* [Requirement]
Of the entries below, restate word for word only the section that runs from the line with "- [Excel LAMBDA()" to the line with "- [Headers and", counting both ends.
(Dataset entries begins)
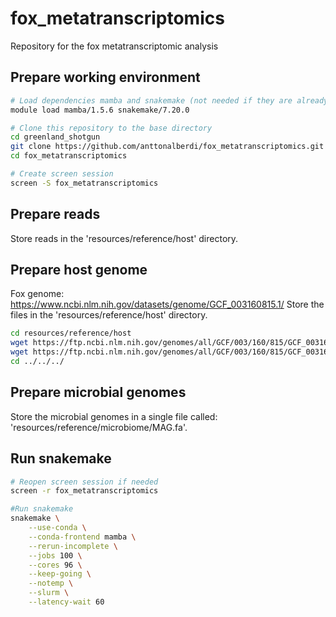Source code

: # fox_metatranscriptomics
Repository for the fox metatranscriptomic analysis

## Prepare working environment

```sh
# Load dependencies mamba and snakemake (not needed if they are already installed in root)
module load mamba/1.5.6 snakemake/7.20.0

# Clone this repository to the base directory
cd greenland_shotgun
git clone https://github.com/anttonalberdi/fox_metatranscriptomics.git
cd fox_metatranscriptomics

# Create screen session 
screen -S fox_metatranscriptomics

```

## Prepare reads
Store reads in the 'resources/reference/host' directory.

## Prepare host genome
Fox genome: https://www.ncbi.nlm.nih.gov/datasets/genome/GCF_003160815.1/
Store the files in the 'resources/reference/host' directory.

```sh
cd resources/reference/host
wget https://ftp.ncbi.nlm.nih.gov/genomes/all/GCF/003/160/815/GCF_003160815.1_VulVul2.2/GCF_003160815.1_VulVul2.2_genomic.fna.gz
wget https://ftp.ncbi.nlm.nih.gov/genomes/all/GCF/003/160/815/GCF_003160815.1_VulVul2.2/GCF_003160815.1_VulVul2.2_genomic.gtf.gz
cd ../../../
```

## Prepare microbial genomes
Store the microbial genomes in a single file called: 'resources/reference/microbiome/MAG.fa'.

## Run snakemake
```sh
# Reopen screen session if needed
screen -r fox_metatranscriptomics

#Run snakemake
snakemake \
    --use-conda \
    --conda-frontend mamba \
    --rerun-incomplete \
    --jobs 100 \
    --cores 96 \
    --keep-going \
    --notemp \
    --slurm \
    --latency-wait 60
```
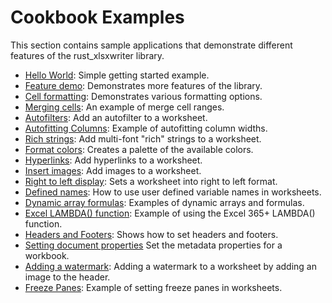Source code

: # Cookbook Examples

This section contains sample applications that demonstrate different features of
the rust_xlsxwriter library.

- [Hello World](./hello_world.md): Simple getting started example.
- [Feature demo](./demo.md): Demonstrates more features of the library.
- [Cell formatting](./formatting.md): Demonstrates various formatting options.
- [Merging cells](./merge_range.md): An example of merge cell ranges.
- [Autofilters](./autofilter.md): Add an autofilter to a worksheet.
- [Autofitting Columns](./autofit.md): Example of autofitting column widths.
- [Rich strings](./rich_strings.md): Add multi-font "rich" strings to a worksheet.
- [Format colors](./colors.md): Creates a palette of the available colors.
- [Hyperlinks](./hyperlinks.md): Add hyperlinks to a worksheet.
- [Insert images](./images.md): Add images to a worksheet.
- [Right to left display](./right_to_left.md): Sets a worksheet into right to left format.
- [Defined names](./defined_names.md): How to use user defined variable names in worksheets.
- [Dynamic array formulas](./dynamic_arrays.md): Examples of dynamic arrays and formulas.
- [Excel LAMBDA() function](./lambda.md): Example of using the Excel 365+ LAMBDA() function.
- [Headers and Footers](./headers.md): Shows how to set headers and footers.
- [Setting document properties](./doc_properties.md) Set the metadata properties for a workbook.
- [Adding a watermark](./watermark.md): Adding a watermark to a worksheet by adding an image to the header.
- [Freeze Panes](./panes.md): Example of setting freeze panes in worksheets.
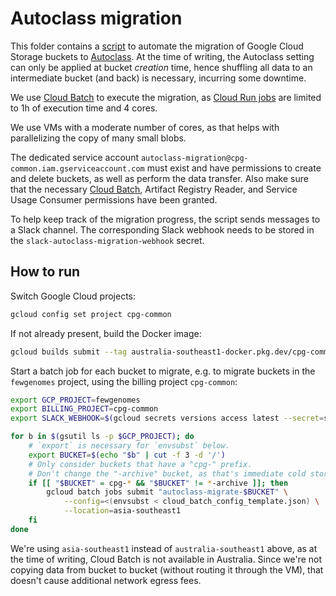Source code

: # Autoclass migration

This folder contains a [script](migrate_bucket.sh) to automate the migration of Google Cloud Storage buckets to [Autoclass](https://cloud.google.com/storage/docs/autoclass). At the time of writing, the Autoclass setting can only be applied at bucket _creation_ time, hence shuffling all data to an intermediate bucket (and back) is necessary, incurring some downtime.

We use [Cloud Batch](https://cloud.google.com/batch/docs/create-run-job) to execute the migration, as [Cloud Run jobs](https://cloud.google.com/run/docs/quickstarts/jobs/create-execute) are limited to 1h of execution time and 4 cores.

We use VMs with a moderate number of cores, as that helps with parallelizing the copy of many small blobs.

The dedicated service account `autoclass-migration@cpg-common.iam.gserviceaccount.com` must exist and have permissions to create and delete buckets, as well as perform the data transfer. Also make sure that the necessary [Cloud Batch](https://cloud.google.com/batch/docs/get-started#project-prerequisites), Artifact Registry Reader, and Service Usage Consumer permissions have been granted.

To help keep track of the migration progress, the script sends messages to a Slack channel. The corresponding Slack webhook needs to be stored in the `slack-autoclass-migration-webhook` secret.

## How to run

Switch Google Cloud projects:

```sh
gcloud config set project cpg-common
```

If not already present, build the Docker image:

```sh
gcloud builds submit --tag australia-southeast1-docker.pkg.dev/cpg-common/images/autoclass-migration:latest .
```

Start a batch job for each bucket to migrate, e.g. to migrate buckets in the `fewgenomes` project, using the billing project `cpg-common`:

```sh
export GCP_PROJECT=fewgenomes
export BILLING_PROJECT=cpg-common
export SLACK_WEBHOOK=$(gcloud secrets versions access latest --secret=slack-autoclass-migration-webhook)

for b in $(gsutil ls -p $GCP_PROJECT); do
    # `export` is necessary for `envsubst` below.
    export BUCKET=$(echo "$b" | cut -f 3 -d '/')
    # Only consider buckets that have a "cpg-" prefix.
    # Don't change the "-archive" bucket, as that's immediate cold storage.
    if [[ "$BUCKET" = cpg-* && "$BUCKET" != *-archive ]]; then
        gcloud batch jobs submit "autoclass-migrate-$BUCKET" \
            --config=<(envsubst < cloud_batch_config_template.json) \
            --location=asia-southeast1
    fi
done
```

We're using `asia-southeast1` instead of `australia-southeast1` above, as at the time of writing, Cloud Batch is not available in Australia. Since we're not copying data from bucket to bucket (without routing it through the VM), that doesn't cause additional network egress fees.
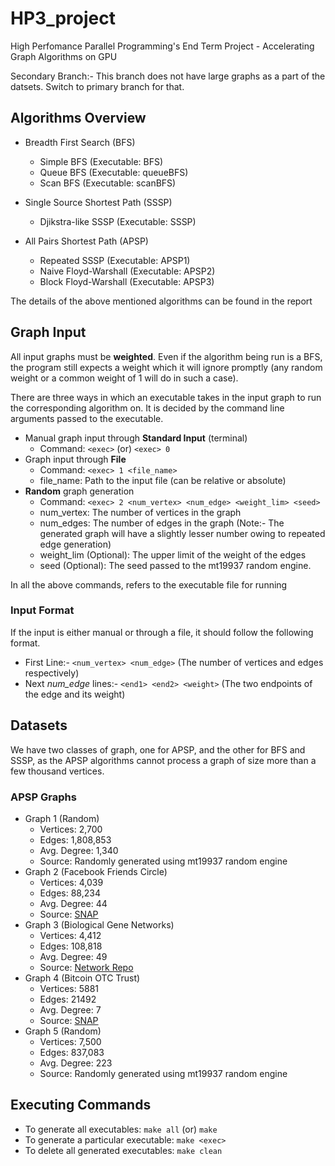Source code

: # HP3_project
High Perfomance Parallel Programming's End Term Project - Accelerating Graph Algorithms on GPU

Secondary Branch:- This branch does not have large graphs as a part of the datsets. Switch to primary branch for that.

## Algorithms Overview
- Breadth First Search (BFS)
  - Simple BFS (Executable: BFS)
  - Queue BFS (Executable: queueBFS)
  - Scan BFS (Executable: scanBFS)

- Single Source Shortest Path (SSSP)
  - Djikstra-like SSSP (Executable: SSSP)

- All Pairs Shortest Path (APSP)
  - Repeated SSSP (Executable: APSP1)
  - Naive Floyd-Warshall (Executable: APSP2)
  - Block Floyd-Warshall (Executable: APSP3)

The details of the above mentioned algorithms can be found in the report

## Graph Input

All input graphs must be **weighted**. Even if the algorithm being run is a BFS, the program still expects a weight which it will ignore promptly (any random weight or a common weight of 1 will do in such a case). 

There are three ways in which an executable takes in the input graph to run the corresponding algorithm on. It is decided by the command line arguments passed to the executable.

- Manual graph input through **Standard Input** (terminal)
  - Command: `<exec>`  (or) `<exec> 0`
- Graph input through **File**
  - Command: `<exec> 1 <file_name>`
  - file_name: Path to the input file (can be relative or absolute)
- **Random** graph generation
  - Command: `<exec> 2 <num_vertex> <num_edge> <weight_lim> <seed>` 
  - num_vertex: The number of vertices in the graph
  - num_edges: The number of edges in the graph (Note:- The generated graph will have a slightly lesser number owing to repeated edge generation)
  - weight_lim (Optional): The upper limit of the weight of the edges
  - seed (Optional): The seed passed to the mt19937 random engine.

In all the above commands, <exec> refers to the executable file for running

### Input Format

If the input is either manual or through a file, it should follow the following format.

- First Line:- `<num_vertex> <num_edge>` (The number of vertices and edges respectively)
- Next *num_edge* lines:- `<end1> <end2> <weight>` (The two endpoints of the edge and its weight)

## Datasets

We have two classes of graph, one for APSP, and the other for BFS and SSSP, as the APSP algorithms cannot process a graph of size more than a few thousand vertices.

### APSP Graphs
- Graph 1 (Random)
  - Vertices: 2,700
  - Edges: 1,808,853
  - Avg. Degree: 1,340
  - Source: Randomly generated using mt19937 random engine
- Graph 2 (Facebook Friends Circle)
  - Vertices: 4,039
  - Edges: 88,234
  - Avg. Degree: 44
  - Source: [SNAP](https://snap.stanford.edu/data/ego-Facebook.html)
- Graph 3 (Biological Gene Networks)
  - Vertices: 4,412
  - Edges: 108,818
  - Avg. Degree: 49
  - Source: [Network Repo](http://networkrepository.com/bio-HS-CX.php)
- Graph 4 (Bitcoin OTC Trust)
  - Vertices: 5881
  - Edges: 21492
  - Avg. Degree: 7
  - Source: [SNAP](https://snap.stanford.edu/data/soc-sign-bitcoin-otc.html)
- Graph 5 (Random)
  - Vertices: 7,500
  - Edges: 837,083
  - Avg. Degree: 223
  - Source: Randomly generated using mt19937 random engine
  
## Executing Commands
  - To generate all executables: `make all` (or) `make`
  - To generate a particular executable: `make <exec>` 
  - To delete all generated executables: `make clean`
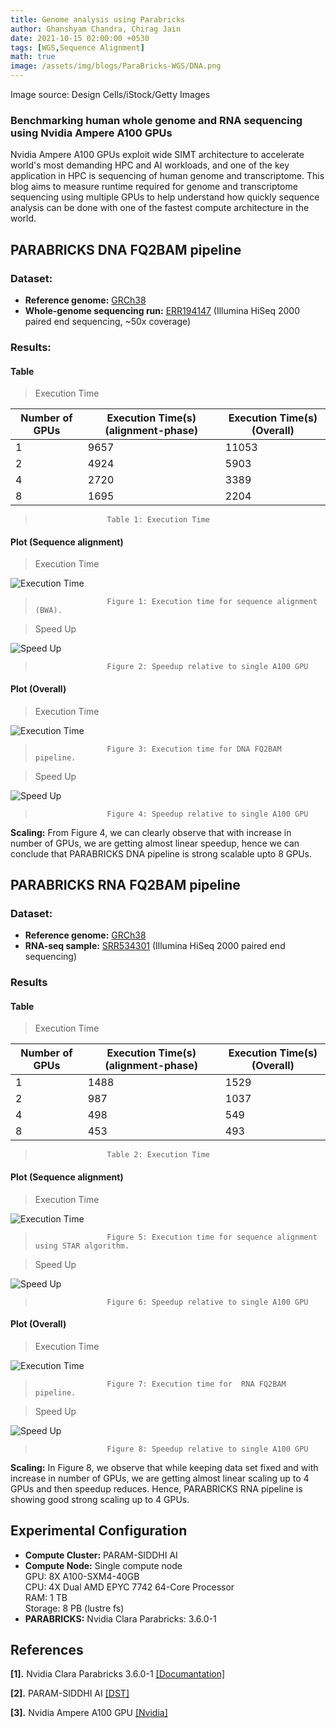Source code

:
 ```yaml
---
title: Genome analysis using Parabricks
author: Ghanshyam Chandra, Chirag Jain
date: 2021-10-15 02:00:00 +0530
tags: [WGS,Sequence Alignment]
math: true
image: /assets/img/blogs/ParaBricks-WGS/DNA.png
---
```

<head>
  <link
    href="https://fonts.googleapis.com/css?family=Montserrat" rel="stylesheet"/>
  <link rel="stylesheet" href="../../assets/css/main.css" />
  <link rel="stylesheet" href="../../assets/css/project.css" />
</head>

Image source: Design Cells/iStock/Getty Images
### **Benchmarking human whole genome and RNA sequencing using Nvidia Ampere A100 GPUs**
Nvidia Ampere A100 GPUs exploit wide SIMT architecture to accelerate world's most demanding HPC and AI workloads, and one of the key application in HPC is sequencing of human genome and transcriptome. This blog aims to measure runtime required for genome and transcriptome sequencing using multiple GPUs to help understand how quickly sequence analysis can be done with one of the fastest compute architecture in the world.
## PARABRICKS DNA FQ2BAM pipeline

### Dataset:
- **Reference genome:** [GRCh38](https://github.com/broadinstitute/gatk/blob/master/src/test/resources/large/Homo_sapiens_assembly38.fasta.gz?raw=true)
- **Whole-genome sequencing run:** [ERR194147](https://www.ebi.ac.uk/ena/browser/view/ERR194147?show=reads) (Illumina HiSeq 2000 paired end sequencing, ~50x coverage)

### Results:

#### Table
> Execution Time

| Number of GPUs     | Execution Time(s) (alignment-phase) | Execution Time(s) (Overall) |
| ----------- | ----------- | ----------- |
| 1      | 9657      |             11053      |
| 2   | 4924         |             5903       |
| 4   | 2720         |             3389       |
| 8   | 1695         |             2204       |

>                     Table 1: Execution Time

#### Plot (Sequence alignment)

> Execution Time

![Execution Time](/assets/img/blogs/ParaBricks-WGS/BWA_Exec.png)
>                     Figure 1: Execution time for sequence alignment (BWA).

> Speed Up

![Speed Up](/assets/img/blogs/ParaBricks-WGS/BWA_SpeedUp.png)

>                     Figure 2: Speedup relative to single A100 GPU 

#### Plot (Overall)

> Execution Time

![Execution Time](/assets/img/blogs/ParaBricks-WGS/BWA_Exec_over.png)
>                     Figure 3: Execution time for DNA FQ2BAM pipeline.

> Speed Up

![Speed Up](/assets/img/blogs/ParaBricks-WGS/BWA_SpeedUp_over.png)

>                     Figure 4: Speedup relative to single A100 GPU 


**Scaling:** From Figure 4, we can clearly observe that with increase in number of GPUs, we are getting almost linear speedup, hence we can conclude that PARABRICKS DNA pipeline is strong scalable upto 8 GPUs.

## PARABRICKS RNA FQ2BAM pipeline

### Dataset:
- **Reference genome:** [GRCh38](https://www.ncbi.nlm.nih.gov/assembly/GCF_000001405.38/)
- **RNA-seq sample:** [SRR534301](https://www.ncbi.nlm.nih.gov/sra/?term=SRR534301) (Illumina HiSeq 2000 paired end sequencing)


### Results
#### Table

> Execution Time

| Number of GPUs     | Execution Time(s) (alignment-phase) | Execution Time(s) (Overall) |
| ----------- | ----------- | ----------- |
| 1      | 1488      |             1529     |
| 2   | 987         |             1037       |
| 4   | 498         |             549       |
| 8   | 453         |             493       |

>                     Table 2: Execution Time

#### Plot (Sequence alignment)

> Execution Time

![Execution Time](/assets/img/blogs/ParaBricks-WGS/STAR_Exec.png)

>                     Figure 5: Execution time for sequence alignment using STAR algorithm.

> Speed Up

![Speed Up](/assets/img/blogs/ParaBricks-WGS/STAR_SpeedUp.png)

>                     Figure 6: Speedup relative to single A100 GPU 


#### Plot (Overall)

> Execution Time

![Execution Time](/assets/img/blogs/ParaBricks-WGS/STAR_Exec_over.png)

>                     Figure 7: Execution time for  RNA FQ2BAM pipeline.

> Speed Up

![Speed Up](/assets/img/blogs/ParaBricks-WGS/STAR_SpeedUp_over.png)

>                     Figure 8: Speedup relative to single A100 GPU 


**Scaling:** In Figure 8, we observe that while keeping data set fixed and with increase in number of GPUs, we are getting almost linear scaling up to 4 GPUs and then speedup reduces. Hence, PARABRICKS RNA pipeline is showing good strong scaling up to 4 GPUs.

## Experimental Configuration

- **Compute Cluster:** PARAM-SIDDHI AI
- **Compute Node:** Single compute node \
 GPU: 8X A100-SXM4-40GB \
 CPU: 4X Dual AMD EPYC 7742 64-Core Processor \
 RAM: 1 TB \
Storage: 8 PB (lustre fs)
- **PARABRICKS:** Nvidia Clara Parabricks: 3.6.0-1

## References
<b id="my_anchor">[1].</b> Nvidia Clara Parabricks 3.6.0-1 
[[Documantation]](https://docs.nvidia.com/clara/parabricks/v3.6/text/software_overview.html)

<b id="my_anchor">[2].</b> PARAM-SIDDHI AI
[[DST]](https://dst.gov.in/indias-ai-supercomputer-param-siddhi-63rd-among-top-500-most-powerful-non-distributed-computer)

<b id="my_anchor">[3].</b> Nvidia Ampere A100 GPU
[[Nvidia]](https://www.nvidia.com/en-in/data-center/a100/)
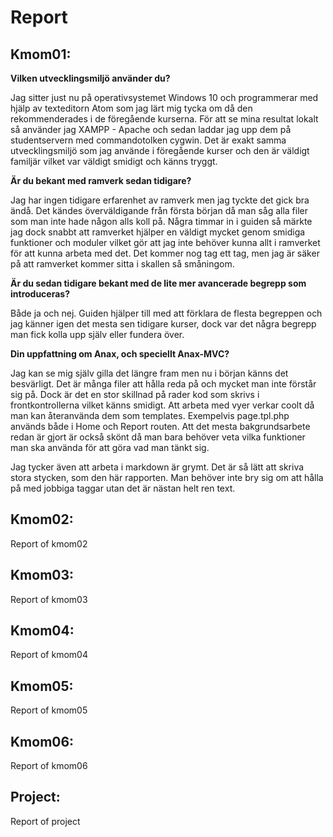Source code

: Report
====================================

Kmom01:
------------------------------------

**Vilken utvecklingsmiljö använder du?**

Jag sitter just nu på operativsystemet Windows 10 och programmerar med hjälp av texteditorn Atom som jag lärt mig tycka om då den rekommenderades i de föregående kurserna. För att se mina resultat lokalt så använder jag XAMPP - Apache och sedan laddar jag upp dem på studentservern med commandotolken cygwin. Det är exakt samma utvecklingsmiljö som jag använde i föregående kurser och den är väldigt familjär vilket var väldigt smidigt och känns tryggt.

**Är du bekant med ramverk sedan tidigare?**

Jag har ingen tidigare erfarenhet av ramverk men jag tyckte det gick bra ändå. Det kändes överväldigande från första början då man såg alla filer som man inte hade någon alls koll på. Några timmar in i guiden så märkte jag dock snabbt att ramverket hjälper en väldigt mycket genom smidiga funktioner och moduler vilket gör att jag inte behöver kunna allt i ramverket för att kunna arbeta med det. Det kommer nog tag ett tag, men jag är säker på att ramverket kommer sitta i skallen så småningom.

**Är du sedan tidigare bekant med de lite mer avancerade begrepp som introduceras?**

Både ja och nej. Guiden hjälper till med att förklara de flesta begreppen och jag känner igen det mesta sen tidigare kurser, dock var det några begrepp man fick kolla upp själv eller fundera över.

**Din uppfattning om Anax, och speciellt Anax-MVC?**

Jag kan se mig själv gilla det längre fram men nu i början känns det besvärligt. Det är många filer att hålla reda på och mycket man inte förstår sig på. Dock är det en stor skillnad på rader kod som skrivs i frontkontrollerna vilket känns smidigt. Att arbeta med vyer verkar coolt då man kan återanvända dem som templates. Exempelvis page.tpl.php används både i Home och Report routen. Att det mesta bakgrundsarbete redan är gjort är också skönt då man bara behöver veta vilka funktioner man ska använda för att göra vad man tänkt sig.

Jag tycker även att arbeta i markdown är grymt. Det är så lätt att skriva stora stycken, som den här rapporten. Man behöver inte bry sig om att hålla på med jobbiga taggar utan det är nästan helt ren text.

Kmom02:
------------------------------------

Report of kmom02

Kmom03:
------------------------------------

Report of kmom03

Kmom04:
------------------------------------

Report of kmom04

Kmom05:
------------------------------------

Report of kmom05

Kmom06:
------------------------------------

Report of kmom06

Project:
------------------------------------

Report of project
(Dataset entries ends)
* [Reply]
- [Excel LAMBDA() function](./lambda.md): Example of using the Excel 365+ LAMBDA() function.
- [Headers and Footers](./headers.md): Shows how to set headers and footers.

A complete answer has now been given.